Developer Fuse Audio Box released VPRE-31A, an emulation of a vintage germanium-transistor preamp dating from the 1960s. Germanium was the semiconductor material of choice for the first solid-state units that came to replace vacuum tube designs by the 1950s. Therefore, it’s a big influence on the sound of transistor gear between the 1950s and sometime in the 1970s. By then, silicon transistors had become the norm. Notable germanium transistor products of that era include the first EMI TG solid-state consoles, the rare Neve 1053 mic preamp & EQ, and some old Fairchild and Telefunken equipment.
Fuse Audio Labs VPRE-31A
Fuse’s creation is based on a rare 4-transistor preamp from the 1960s with a custom UTC input transformer. The sound of it being pushed is described as boasting “a nice grind” and “significant low end” that’s suitable for giving drums and vocals that extra oomph. Using the plug-in is simple enough – crank the Gain knob to taste, switch between 600 or 150ohms impedance for a subtle change in character, and tinker with the Noise and Trim controls ’till you’re satisfied.
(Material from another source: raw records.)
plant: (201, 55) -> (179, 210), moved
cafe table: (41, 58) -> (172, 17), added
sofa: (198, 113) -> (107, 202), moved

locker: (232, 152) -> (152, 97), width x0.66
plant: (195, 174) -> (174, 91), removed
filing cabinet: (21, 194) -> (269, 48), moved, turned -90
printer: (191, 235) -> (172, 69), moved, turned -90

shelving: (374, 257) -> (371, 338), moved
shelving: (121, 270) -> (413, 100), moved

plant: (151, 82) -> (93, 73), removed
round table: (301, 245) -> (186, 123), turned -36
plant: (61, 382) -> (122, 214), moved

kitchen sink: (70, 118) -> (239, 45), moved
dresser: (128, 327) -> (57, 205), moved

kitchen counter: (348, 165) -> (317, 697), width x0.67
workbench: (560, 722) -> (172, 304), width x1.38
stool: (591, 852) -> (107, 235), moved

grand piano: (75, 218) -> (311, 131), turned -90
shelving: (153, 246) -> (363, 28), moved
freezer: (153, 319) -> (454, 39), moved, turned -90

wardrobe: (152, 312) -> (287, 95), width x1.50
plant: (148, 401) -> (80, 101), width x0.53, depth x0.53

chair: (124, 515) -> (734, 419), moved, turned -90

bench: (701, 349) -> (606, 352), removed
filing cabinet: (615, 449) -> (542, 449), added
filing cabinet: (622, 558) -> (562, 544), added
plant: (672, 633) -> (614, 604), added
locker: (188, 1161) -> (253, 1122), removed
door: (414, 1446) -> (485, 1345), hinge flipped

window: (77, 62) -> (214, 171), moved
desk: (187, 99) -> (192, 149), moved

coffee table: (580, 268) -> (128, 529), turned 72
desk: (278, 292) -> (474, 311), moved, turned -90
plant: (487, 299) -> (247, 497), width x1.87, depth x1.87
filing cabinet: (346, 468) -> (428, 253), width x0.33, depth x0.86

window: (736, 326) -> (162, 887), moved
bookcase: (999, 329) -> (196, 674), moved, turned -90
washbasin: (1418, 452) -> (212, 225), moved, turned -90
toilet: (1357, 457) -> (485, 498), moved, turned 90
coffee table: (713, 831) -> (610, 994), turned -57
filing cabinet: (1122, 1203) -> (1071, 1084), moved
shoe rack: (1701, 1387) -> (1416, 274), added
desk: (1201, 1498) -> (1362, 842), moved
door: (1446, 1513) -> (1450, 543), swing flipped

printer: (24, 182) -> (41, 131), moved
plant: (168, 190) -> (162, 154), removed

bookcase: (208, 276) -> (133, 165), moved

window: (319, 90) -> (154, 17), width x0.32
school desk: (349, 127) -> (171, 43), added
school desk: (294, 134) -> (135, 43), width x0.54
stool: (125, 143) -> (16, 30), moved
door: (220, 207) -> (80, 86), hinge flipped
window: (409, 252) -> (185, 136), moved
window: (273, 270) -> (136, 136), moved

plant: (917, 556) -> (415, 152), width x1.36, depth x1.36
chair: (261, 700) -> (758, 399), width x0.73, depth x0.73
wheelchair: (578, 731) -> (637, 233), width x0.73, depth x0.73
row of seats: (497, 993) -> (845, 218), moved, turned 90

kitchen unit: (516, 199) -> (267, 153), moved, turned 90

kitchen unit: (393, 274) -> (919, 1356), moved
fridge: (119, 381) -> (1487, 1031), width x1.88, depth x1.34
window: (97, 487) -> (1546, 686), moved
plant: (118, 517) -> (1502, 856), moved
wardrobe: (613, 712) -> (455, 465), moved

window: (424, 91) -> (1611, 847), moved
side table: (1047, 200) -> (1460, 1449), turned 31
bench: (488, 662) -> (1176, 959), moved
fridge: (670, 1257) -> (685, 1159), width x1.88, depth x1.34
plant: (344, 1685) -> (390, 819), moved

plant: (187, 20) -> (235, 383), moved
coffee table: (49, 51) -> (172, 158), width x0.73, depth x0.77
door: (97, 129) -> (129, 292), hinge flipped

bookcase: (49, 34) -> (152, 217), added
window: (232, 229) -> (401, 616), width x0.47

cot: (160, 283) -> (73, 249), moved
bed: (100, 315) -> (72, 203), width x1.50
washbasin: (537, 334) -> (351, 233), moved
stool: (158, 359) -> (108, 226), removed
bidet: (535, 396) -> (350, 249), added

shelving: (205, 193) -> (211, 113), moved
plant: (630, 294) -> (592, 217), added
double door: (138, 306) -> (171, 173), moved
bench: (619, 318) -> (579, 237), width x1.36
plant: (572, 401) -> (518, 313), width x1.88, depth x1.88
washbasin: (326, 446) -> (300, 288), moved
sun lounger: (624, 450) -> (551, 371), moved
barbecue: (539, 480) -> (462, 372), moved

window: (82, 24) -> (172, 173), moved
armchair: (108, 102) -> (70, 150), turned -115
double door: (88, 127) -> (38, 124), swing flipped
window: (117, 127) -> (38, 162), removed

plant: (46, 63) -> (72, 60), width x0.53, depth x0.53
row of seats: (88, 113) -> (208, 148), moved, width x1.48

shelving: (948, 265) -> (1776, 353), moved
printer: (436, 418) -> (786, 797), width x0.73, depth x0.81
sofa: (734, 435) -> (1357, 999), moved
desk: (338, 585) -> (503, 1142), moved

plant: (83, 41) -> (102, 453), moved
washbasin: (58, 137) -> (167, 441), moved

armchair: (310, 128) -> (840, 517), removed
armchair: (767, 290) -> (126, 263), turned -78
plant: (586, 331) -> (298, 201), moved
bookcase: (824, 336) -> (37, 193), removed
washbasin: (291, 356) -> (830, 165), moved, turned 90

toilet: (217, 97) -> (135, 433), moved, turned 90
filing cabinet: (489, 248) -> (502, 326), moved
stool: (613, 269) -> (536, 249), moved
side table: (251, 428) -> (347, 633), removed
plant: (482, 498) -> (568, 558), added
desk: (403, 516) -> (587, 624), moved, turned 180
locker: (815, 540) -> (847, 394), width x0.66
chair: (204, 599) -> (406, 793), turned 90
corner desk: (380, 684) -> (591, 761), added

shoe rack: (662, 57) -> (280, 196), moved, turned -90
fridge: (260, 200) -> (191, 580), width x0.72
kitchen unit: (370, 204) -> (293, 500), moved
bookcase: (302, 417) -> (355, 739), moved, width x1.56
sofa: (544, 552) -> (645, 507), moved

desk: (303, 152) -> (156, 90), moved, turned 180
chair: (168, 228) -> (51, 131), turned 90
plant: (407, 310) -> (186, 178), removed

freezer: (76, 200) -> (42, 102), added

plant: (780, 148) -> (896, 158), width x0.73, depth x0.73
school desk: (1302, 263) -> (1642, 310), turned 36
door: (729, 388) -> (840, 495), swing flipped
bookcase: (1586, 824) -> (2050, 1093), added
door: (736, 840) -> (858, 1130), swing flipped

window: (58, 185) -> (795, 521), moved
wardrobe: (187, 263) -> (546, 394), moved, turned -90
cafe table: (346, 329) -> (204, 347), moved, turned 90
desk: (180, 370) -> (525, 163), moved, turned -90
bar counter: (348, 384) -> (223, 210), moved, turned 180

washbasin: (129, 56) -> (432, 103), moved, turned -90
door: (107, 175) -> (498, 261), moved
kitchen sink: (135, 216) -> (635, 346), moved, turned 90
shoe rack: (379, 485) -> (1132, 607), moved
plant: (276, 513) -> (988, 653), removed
A rough-around-the-edges preamp that’s still musical ought to be welcome in your arsenal, given how prominent distortion and saturation (artfully applied) have become in modern production.
Price and availability
VPRE-31A is on an introductory sale till 16 January, priced USD 19 down from the regular USD 39. The plug-in is available for 32/64-bit Windows computers and 64-bit Mac computers in VST2, VST3, AAX, and AU formats. There’s a 14-day trial version available, so you can take it through its paces before buying.